## Aim of the exercise
Where does the string "フルエキゾーストマ" appear in the listing below? Copy every line where it does.
Records for processing Block Start
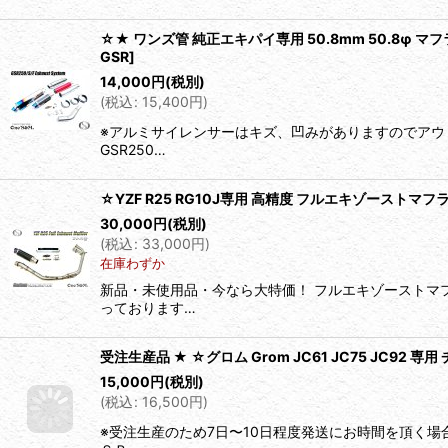
☆★ ワンズ管 純正エキパイ専用 50.8mm 50.8φ マフ
GSR
]
14,000
円
(税別)
(
税込
:
15,400
円
)
※アルミサイレンサーはキズ、凹みがありますのでアウ
GSR250…
☆YZF R25 RG10J専用 高精度 フルエキゾーストマ
30,000
円
(税別)
(
税込
:
33,000
円
)
在庫わずか
新品・未使用品・今なら大特価！ フルエキゾーストマ
っております…
受注生産品 ★ ☆グロム Grom JC61 JC75 JC9
15,000
円
(税別)
(
税込
:
16,500
円
)
※受注生産のため7日〜10日程度発送にお時間を頂く場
Records for processing Block End
## Result for this exercise
☆YZF R25 RG10J専用 高精度 フルエキゾーストマ
新品・未使用品・今なら大特価！ フルエキゾーストマ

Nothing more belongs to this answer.